Alphabet, Google’s parent company, also started Calico in 2013 with the noble mission of extending the human life span. Alphabet offshoot Verily also experimented with tracking heart disease through glucose-monitoring contact lenses and artificial intelligence-enhanced algorithms. The internet giant eventually scrapped both projects, but the "fail fast, fail often" philosophy keeps them focused on the future.

Many experts have identified that COVID-19 is transmitted through close proximity to those infected and believe that contact tracing is an essential tool for containment. There are several plans underway to develop technology for individual opt-in "exposure notification." To advance that cause, Google and Apple will be offering a comprehensive solution that will encompass APIs and software that will be incorporated into the smartphone operating systems. More specifically, the software will enable health organizations and agencies to track contact with the virus through blue tooth technology when two or more devices belonging to affected individuals come into contact. Both companies have assured they would safeguard the privacy of their users every step of the way.

Despite the project's potential, many governments are trying to put the brakes on the technology for several reasons. France, for example, is requesting that Apple and Google change specific settings to allow a state-designed contact tracing application to run unhindered on users' phones. As it stands, the phone manufacturer does not allow information gathered from blue tooth data running in the background to be moved off a user's phone for privacy reasons. So far, neither company has relented.

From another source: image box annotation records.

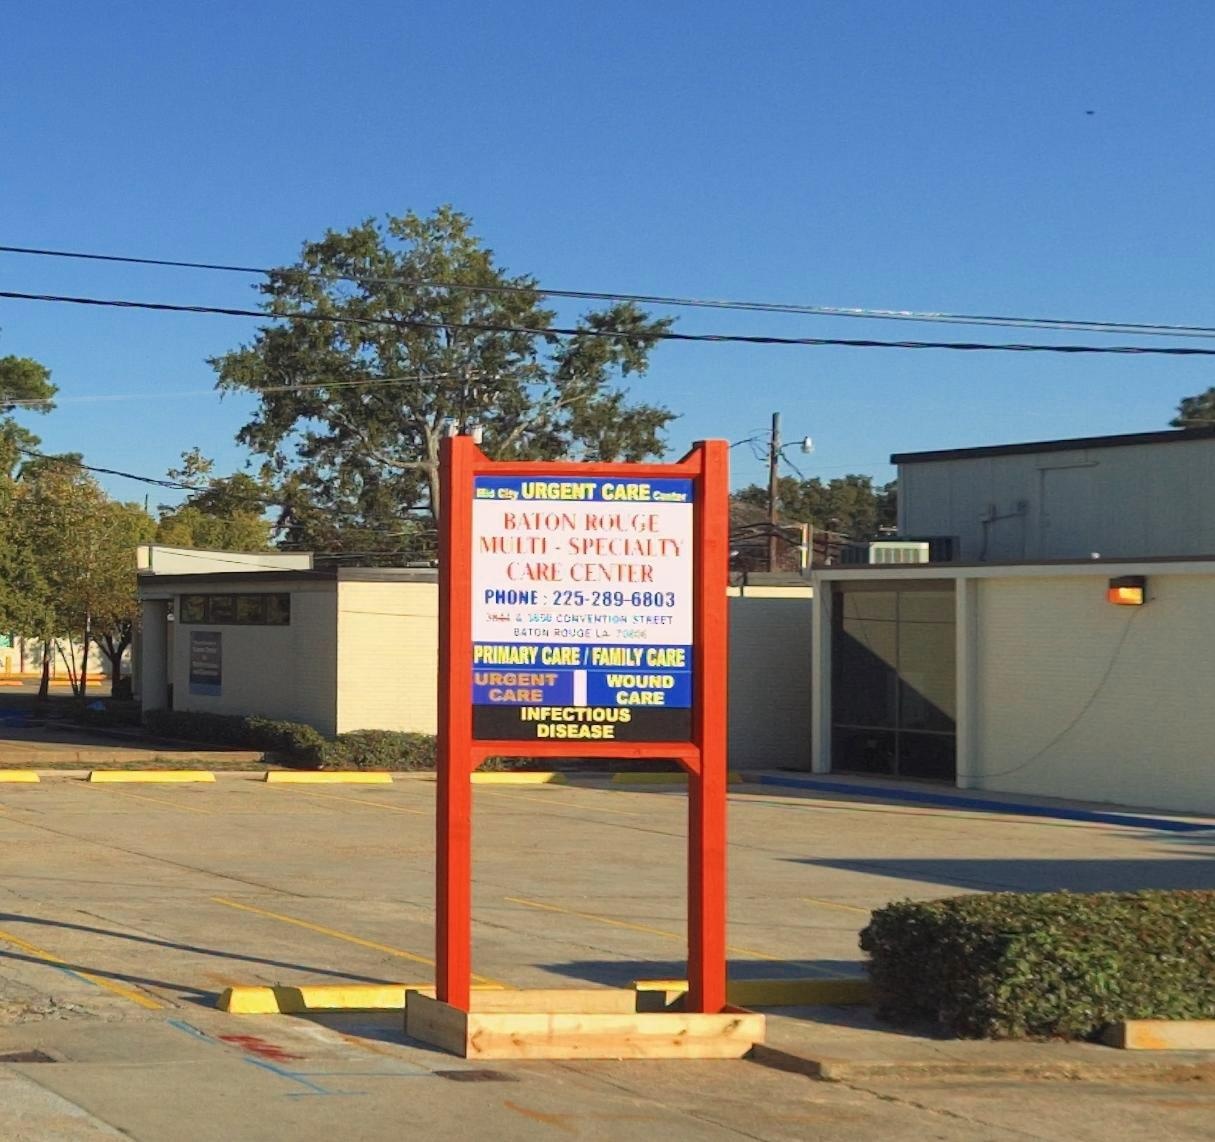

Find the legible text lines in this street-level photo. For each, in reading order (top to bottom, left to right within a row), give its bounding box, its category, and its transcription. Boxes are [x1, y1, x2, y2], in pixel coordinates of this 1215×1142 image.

[475, 480, 689, 503] BusinessName: Mid City URGENT CARE Center
[502, 511, 660, 533] BusinessName: BATON ROUGE
[477, 534, 688, 558] BusinessName: MULTI-SPECIALTY
[505, 559, 656, 584] BusinessName: CARE CENTER
[484, 588, 677, 609] None: PHONE: 225-289-6803
[555, 612, 674, 626] StreetName: CONVENTION STREET
[513, 627, 610, 639] None: BATON ROUGE LA
[472, 644, 686, 668] None: PRIMARY CARE/FAMILY CARE
[472, 672, 559, 687] None: URGENT
[605, 673, 677, 690] None: WOUND
[487, 687, 544, 703] None: CARE
[614, 690, 667, 707] None: CARE
[519, 705, 633, 724] None: INFECTIOUS
[536, 722, 616, 740] None: DISEASE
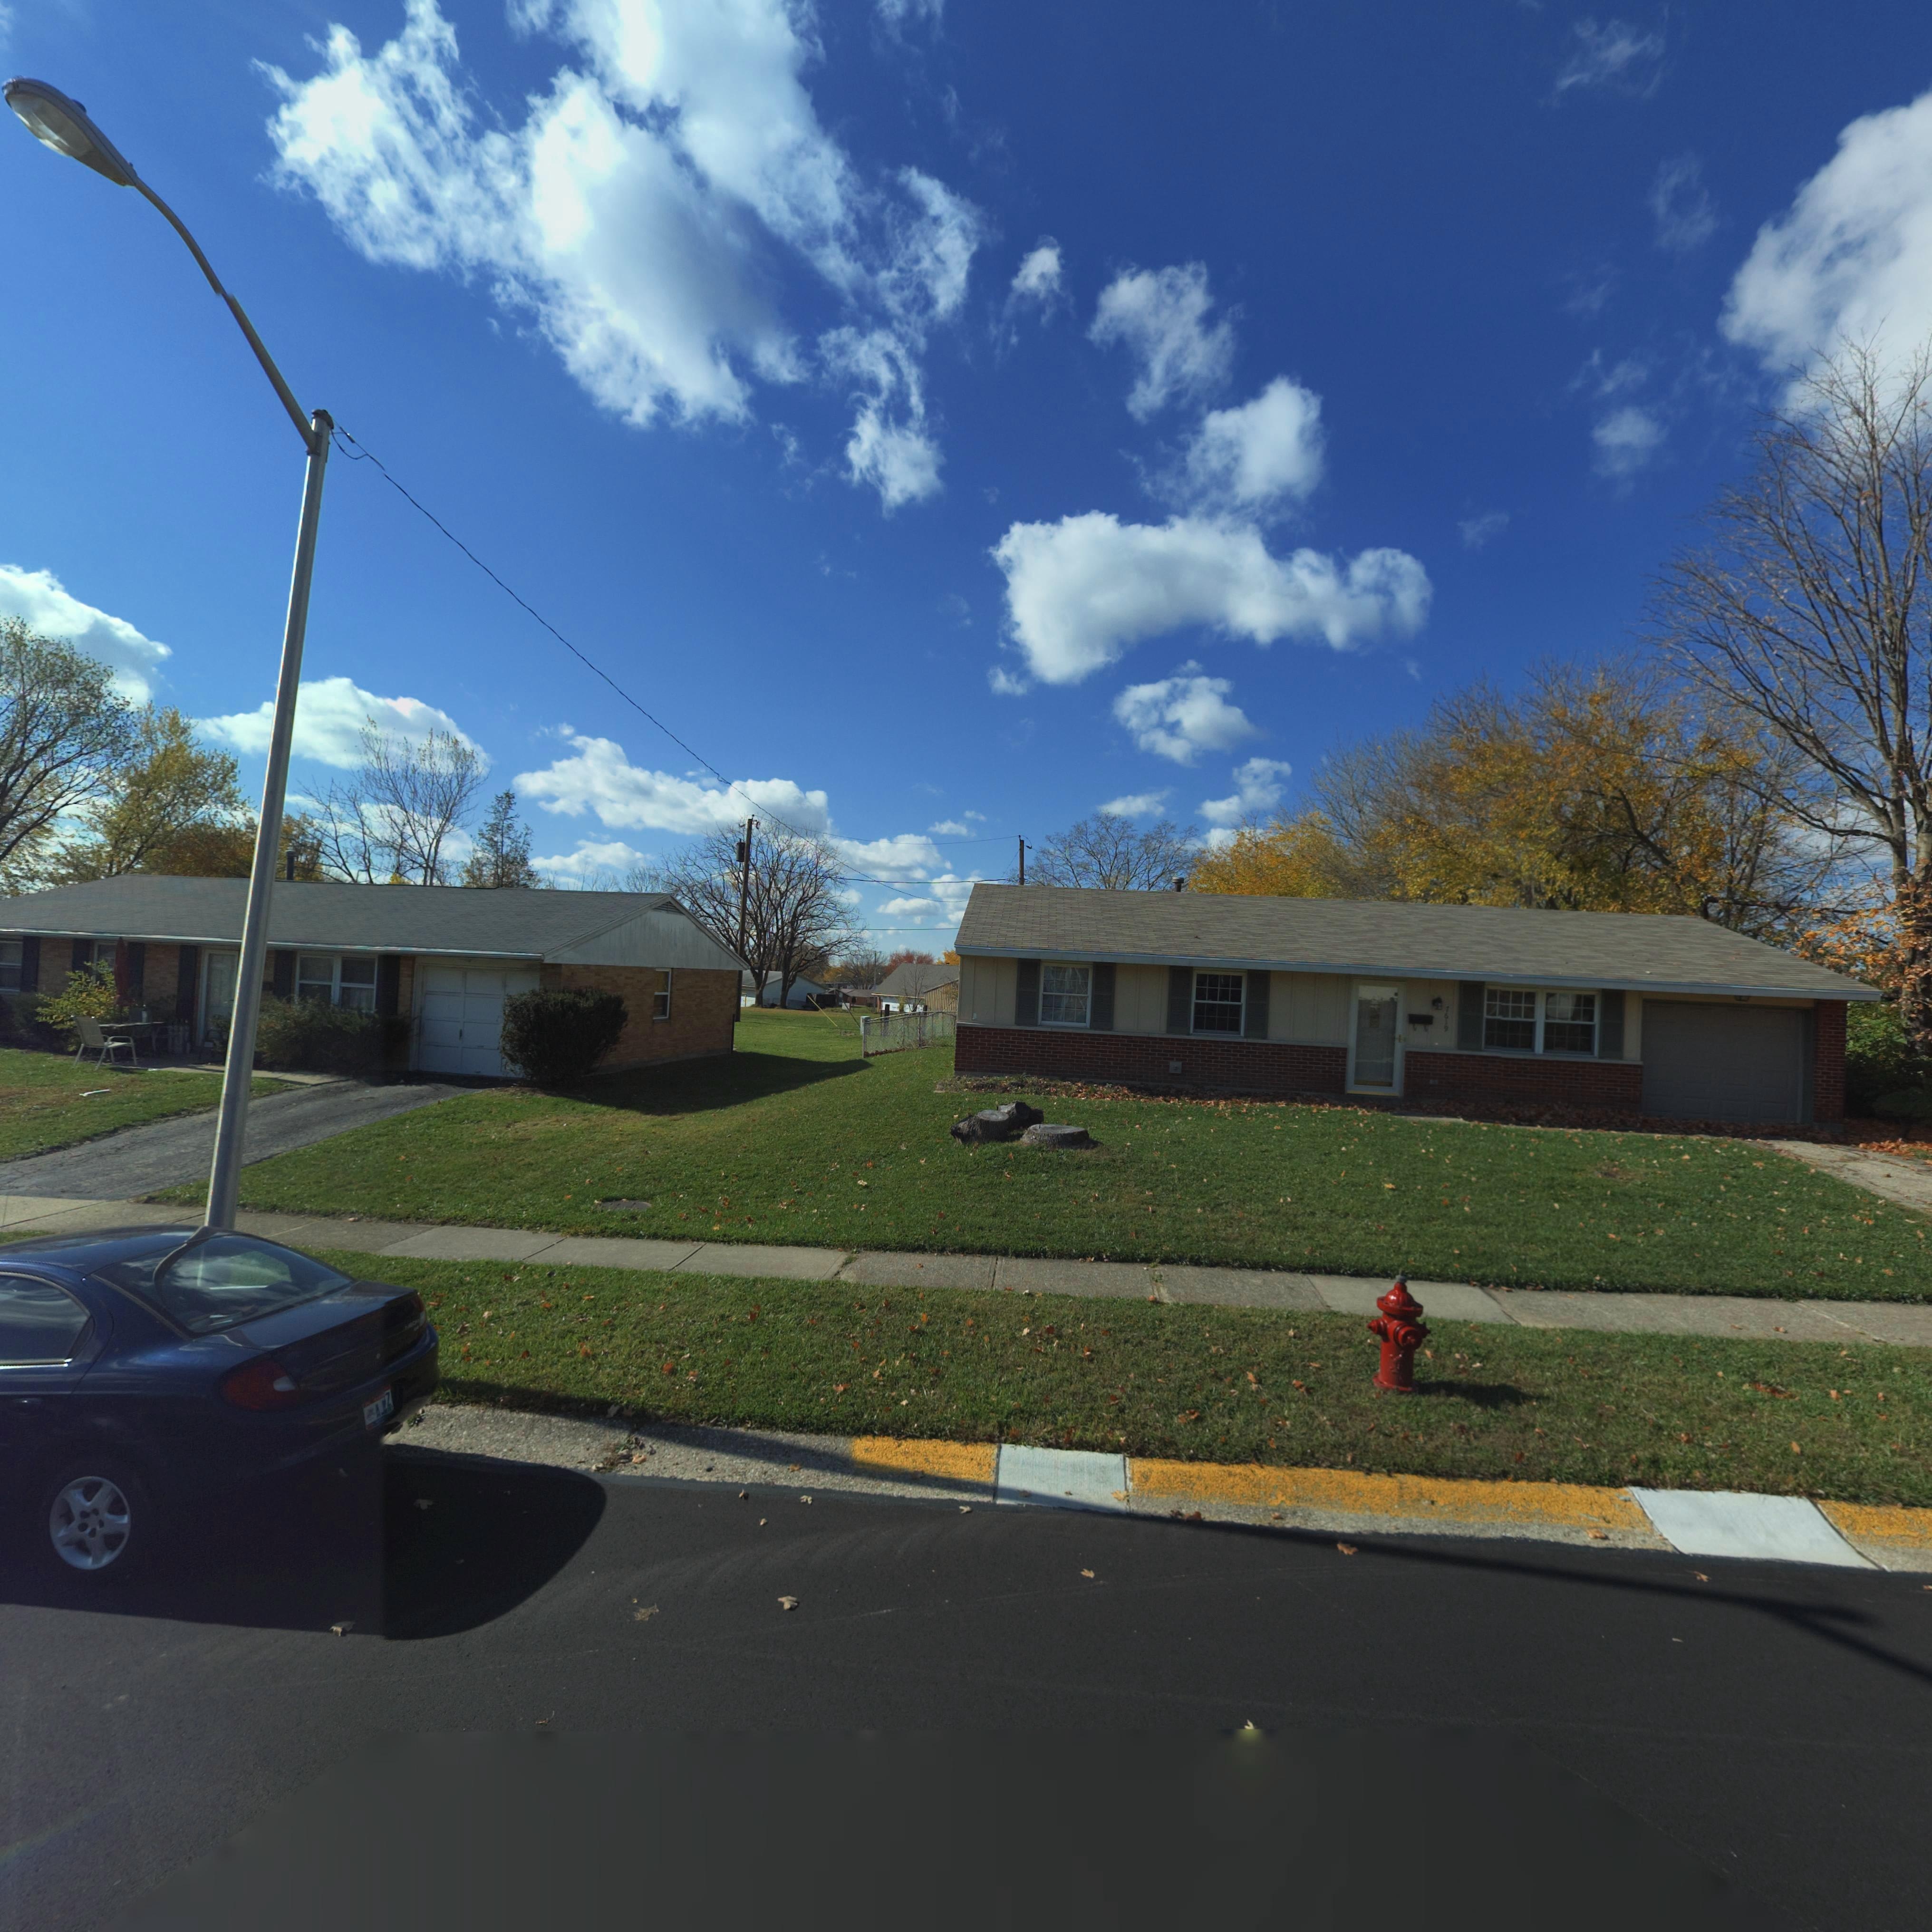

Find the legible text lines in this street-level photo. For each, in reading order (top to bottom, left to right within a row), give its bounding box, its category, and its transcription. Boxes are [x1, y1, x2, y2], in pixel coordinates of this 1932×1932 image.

[1443, 1005, 1449, 1032] StreetNumber: 7619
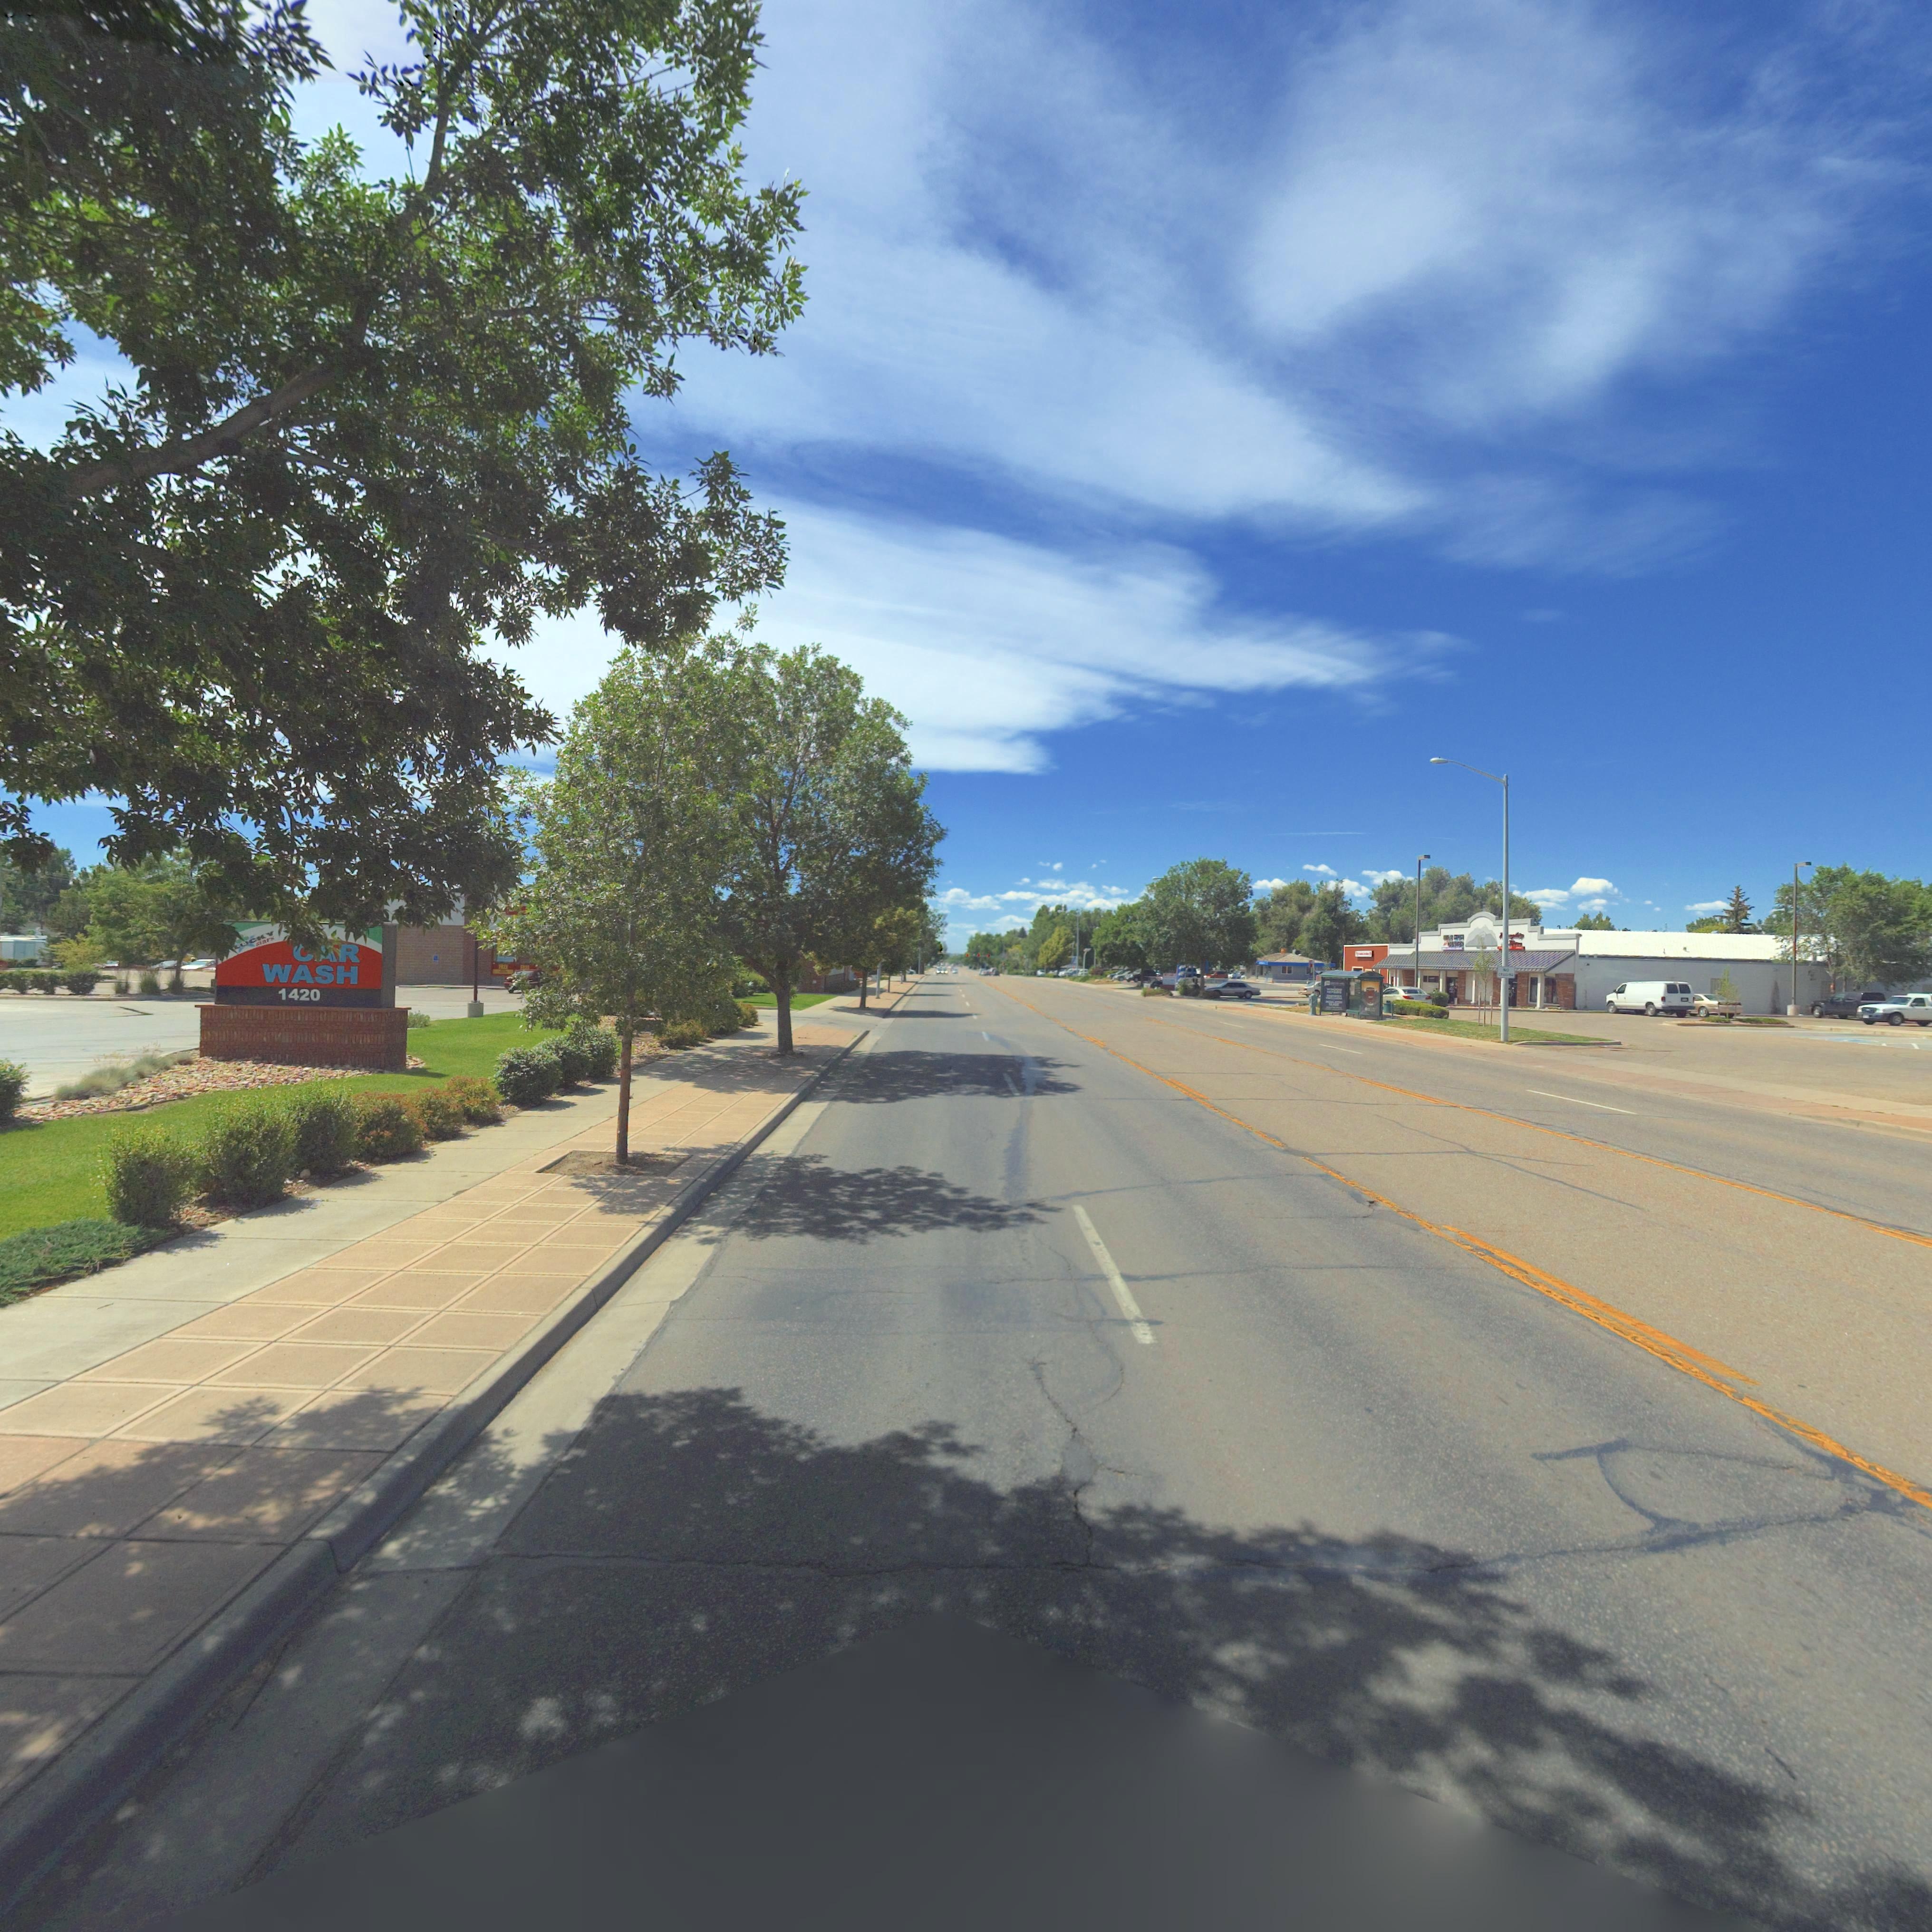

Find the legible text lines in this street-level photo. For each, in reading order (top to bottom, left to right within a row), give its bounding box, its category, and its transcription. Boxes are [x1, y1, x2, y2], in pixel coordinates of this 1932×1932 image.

[233, 929, 274, 950] BusinessName: LUCKY
[255, 936, 275, 947] BusinessName: s*ars
[292, 941, 361, 963] BusinessName: C*R
[261, 963, 358, 985] BusinessName: WASH
[278, 987, 321, 1001] StreetNumber: 1420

Britain and Australia have also balked at allowing Google and Apple to roll out these offerings in their countries due to similar concerns about privacy. One concern involves how the Australian app asks users to provide names, phone numbers, postal codes, and approximate ages. Meanwhile, the trend closer to home is a more welcoming one. The states of Utah, North and South Dakota have all launched their apps for contact tracing, and other projects are underway.